Brodowicz Thomas, Hemetsberger Margit, Windhager Reinhard
Department of Internal Medicine 1/Oncology, Comprehensive Cancer Center Vienna, MusculoSkeletal Tumor Unit, Medical University Vienna, Vienna, Austria.
Hemetsberger Medical Services, Vienna, Austria.
Future Oncol. 2015;11(13):1881-94. doi: 10.2217/fon.15.94.
Giant cell tumor of bone is typically composed of neoplastic stromal cells and non-neoplastic osteoclastic giant cells. RANK-expressing osteoclastic giant cells are recruited by RANK ligand excreted by the stromal cells, and used by these neoplastic cells to create expansion space. Denosumab specifically binds to and inhibits RANK ligand, thereby eradicating osteoclastic giant cells from the tumor and thus reducing osteolytic activity. Clinical studies reported disease stabilization and clinical benefit in terms of reduced pain and analgesics use, avoided surgeries or surgeries with less morbid procedures. Adverse events observed in patients with giant cell tumor of bone were consistent with the known safety profile of denosumab with a very low incidence of hypocalcemia and osteonecrosis. Overall, denosumab was shown to suppress osteolytic activity and slow disease progression and is thus a treatment option for patients with giant cell tumor of bone.

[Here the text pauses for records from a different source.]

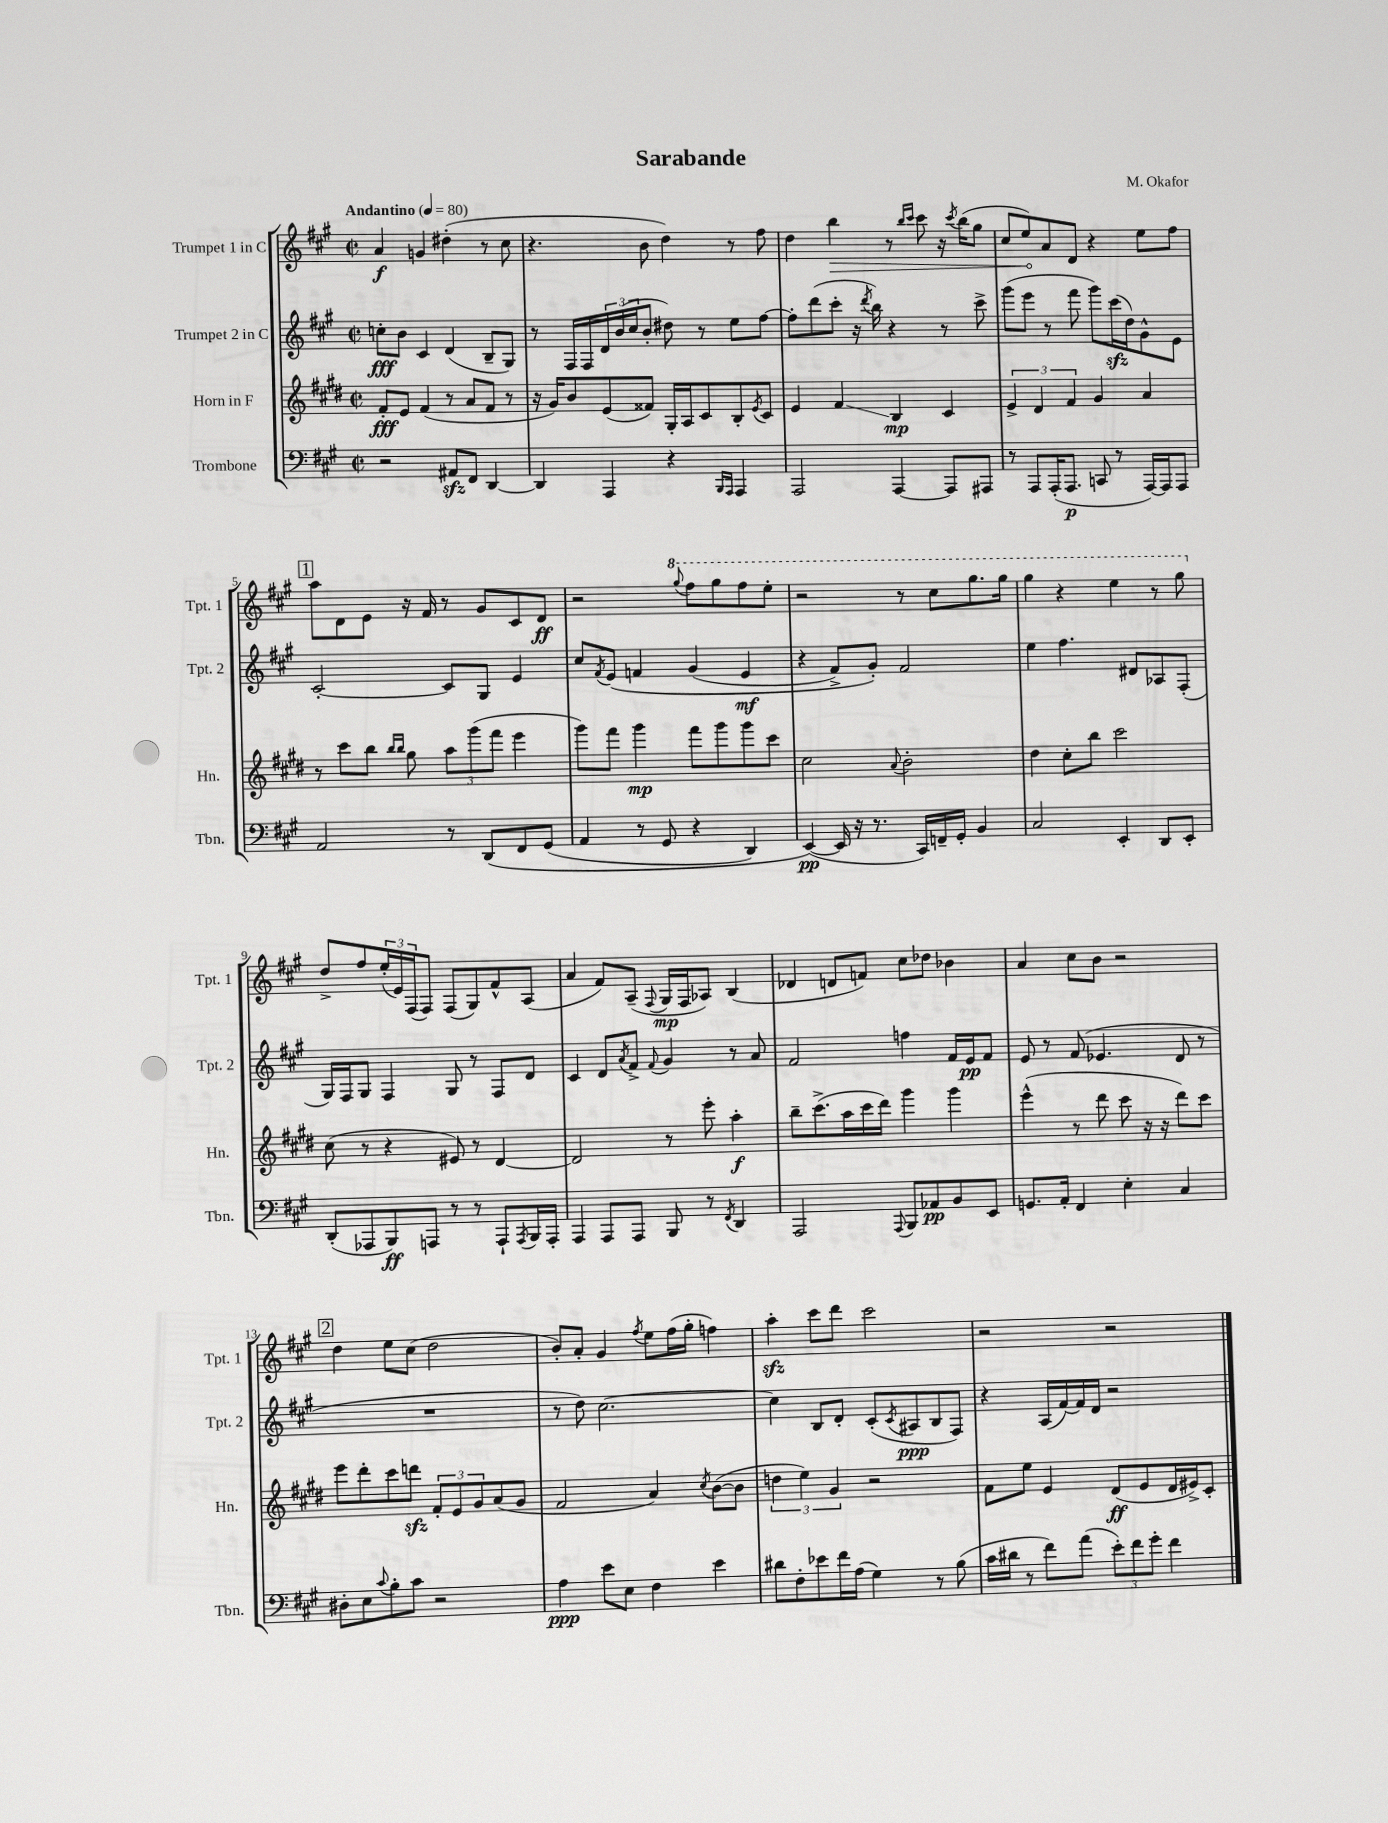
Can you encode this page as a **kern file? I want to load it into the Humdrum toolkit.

**kern	**kern	**kern	**kern
*staff4	*staff3	*staff2	*staff1
*clefF4	*clefG2	*clefG2	*clefG2
*k[f#c#g#]	*k[f#c#g#d#]	*k[f#c#g#]	*k[f#c#g#]
*M2/2	*M2/2	*M2/2	*M2/2
*met(c|)	*met(c|)	*met(c|)	*met(c|)
*MM80	*MM80	*MM80	*MM80
2r	8f#'	8cc'	4a
.	8e	8b	.
.	(4f#	4c#	4g
8AA#	8r	(4d	(4dd#'
8FF#	8a	.	.
[4DD	8f#	8B~	8r
.	8r	8G#)	8cc#
=	=	=	=
4DD]	16r	8r	4.r
.	16g#)	.	.
.	8b	16F#	.
.	.	16F#	.
4AAA	(8e	24d	.
.	.	(24b	.
.	.	24cc#	.
.	8f##)	8b'	8b
4r	16G#'	8dd#)	4dd)
.	16A	.	.
.	8c#	8r	.
16qqBBB	.	.	.
16qqAAA	.	.	.
4AAA	8B'	8ee	8r
.	8qe	.	.
.	8c#	[8ff#	8ff#
=	=	=	=
2AAA	4e	8ff#']	4dd
.	.	(8ddd	.
.	4f#	8ccc#'	4bb
.	.	16r	.
.	.	8qddd	.
.	.	16bb)	.
[4AAA	4B	4r	8r
.	.	.	16qqbb
.	.	.	16qqccc#
.	.	.	8ccc#
8AAA]	4c#	8r	16r
.	.	.	8qccc#
.	.	.	(16bb
8AAA#	.	8ccc#^	8gg#
=	=	=	=
8r	6e^	(8ggg#	8cc#
8AAA	.	8eee	8ee)
.	6d#	.	.
(16AAA'	.	8r	8a
8.AAA	.	.	.
.	6f#	.	.
.	.	8fff#	8d
8CC	4g#	8ggg#)	4r
8r	.	(16ccc#	.
.	.	16dd)	.
[16AAA)	4a	8g#^^	8ee
16AAA]	.	.	.
8AAA	.	8e	8ff#
=	=	=	=
2AA	8r	[2c#'	8aa
.	8ccc#	.	8d
.	8bb	.	8e
.	16qqbb	.	.
.	16qqbb	.	.
.	8gg#	.	16r
.	.	.	16f#
8r	12aa	8c#]	8r
.	(12ggg#	.	.
&(8DD	.	8G#	8g#
.	12fff#	.	.
8FF#	4eee	4e	8c#
(8GG#	.	.	8d
=	=	=	=
4AA	8ggg#)	8cc#	2r
.	.	8qf#	.
.	8fff#	&(8e	.
8r	4ggg#	4f	.
8GG#	.	.	.
.	.	.	8qqggg#
4r	8fff#	(4g#	8fff#
.	8ggg#	.	8ggg#
4DD)	8ggg#	4e	8fff#
.	8ccc#	.	8eee'
=	=	=	=
([4EE&)	2cc#	4r	2r
16EE]	.	8f#^)	.
16r	.	.	.
8.r	.	8g#'&)	.
.	8qqa	.	.
.	2b'	2f#	8r
16CC#)	.	.	.
16FF~	.	.	8ccc#
16GG#'	.	.	.
4BB	.	.	8.ggg#
.	.	.	16ggg#
=	=	=	=
2C#	4dd#	4ee	4ggg#
.	8cc#'	4.ff#	4r
.	8bb	.	.
4EE'	2ccc#	.	4eee
.	.	8d#	.
8DD	.	8A-	8r
8EE'	.	(8F#'	8ggg#
=	=	=	=
(8DD'	(8cc#	16G#)	8dd^
.	.	16F#	.
8AAA-	8r	8G#	8ff#
8BBB)	4r	4F#	(24ee'
.	.	.	24e)
.	.	.	(24F#
8AAA	.	.	8F#)
8r	8e#)	8G#	(8F#
8r	8r	8r	8G#)
8AAA`	[4d#	8F#	8f#^^
8qAAA	.	.	.
16BBB	.	8d	(8A
16AAA'	.	.	.
=	=	=	=
4AAA	2d#]	4c#	4a
8AAA	.	8d	8f#)
.	.	8qa	.
8AAA	.	8f#^	(8A~
.	.	8qqf#	8qqF#
8BBB	8r	4g#	16G#
.	.	.	16F#
8r	8eee'	.	8A-)
8qFF#	.	.	.
4DD	4aa'	8r	(4B
.	.	8a	.
=	=	=	=
2AAA	8bb~	2f#	4d-
.	(8.ccc#^	.	.
.	.	.	8d
.	16aa	.	.
.	16ccc#	.	8f)
.	16ddd#)	.	.
8qqAAA	.	.	.
8BBB	4ggg#	4ff	8cc#
8AA-	.	.	8dd-
8BB	4ggg#	16f#	4b-
.	.	16e	.
8EE	.	8f#	.
=	=	=	=
8.GG	(4eee^^	8e	4a
.	.	8r	.
16AA'	.	.	.
4FF#	8r	(8f#	8cc#
.	8ddd#	4.e-	8b
4E'	8ccc#	.	2r
.	16r	.	.
.	16r	.	.
4C#	8ddd#)	8d	.
.	8ccc#	8r	.
=	=	=	=
8D#'	8eee	1r	4dd
8E	8ddd#'	.	.
8qqc#	.	.	.
8B'	8ccc#	.	8ee
8c#	8ddd	.	(8cc#
2r	12f#'	.	2dd
.	12e	.	.
.	12g#	.	.
.	(8a	.	.
.	8g#	.	.
=	=	=	=
4A	2f#	8r	8b')
.	.	8dd)	8a'
8e	.	[2.cc#	4g#
8E	.	.	.
.	.	.	8qff#
4F#	4a)	.	8ee
.	.	.	(16ff#
.	.	.	16gg#'
.	8qcc#	.	.
4e	([8b	.	4ff)
.	8b]	.	.
=	=	=	=
8d#	6dd	4cc#]	4aa'
8F#'	.	.	.
.	6ee)	.	.
8e-	.	8B	8ccc#
.	6g#	.	.
16f#	.	8d'	8ddd
(16A	.	.	.
4G#)	2r	(8c#'	2ccc#
.	.	8qc#	.
.	.	8A#	.
8r	.	8B	.
(8B	.	8F#)	.
=	=	=	=
16c#	8f#	4r	2r
16d#	.	.	.
8r	8ee	.	.
8f#)	4e	(16A	.
.	.	[16f#)	.
(8a	.	16f#]	.
.	.	16d	.
12e')	(8d#	2r	2r
12f#	.	.	.
.	8e	.	.
12g#'	.	.	.
4f#	16d#	.	.
.	16e#^)	.	.
.	8c#'	.	.
==	==	==	==
*-	*-	*-	*-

骨巨细胞瘤通常由肿瘤性基质细胞和非肿瘤性破骨细胞样巨细胞组成。表达RANK的破骨细胞样巨细胞被基质细胞分泌的RANK配体招募,并被这些肿瘤细胞用来创造扩张空间。地诺单抗特异性结合并抑制RANK配体,从而从肿瘤中清除破骨细胞样巨细胞,进而降低骨溶解活性。临床研究报告称,疾病得到稳定,在减轻疼痛和减少镇痛药使用、避免手术或采用创伤较小的手术方面具有临床益处。在骨巨细胞瘤患者中观察到的不良事件与地诺单抗已知的安全性特征一致,低钙血症和骨坏死的发生率非常低。总体而言,地诺单抗被证明可抑制骨溶解活性并减缓疾病进展,因此是骨巨细胞瘤患者的一种治疗选择。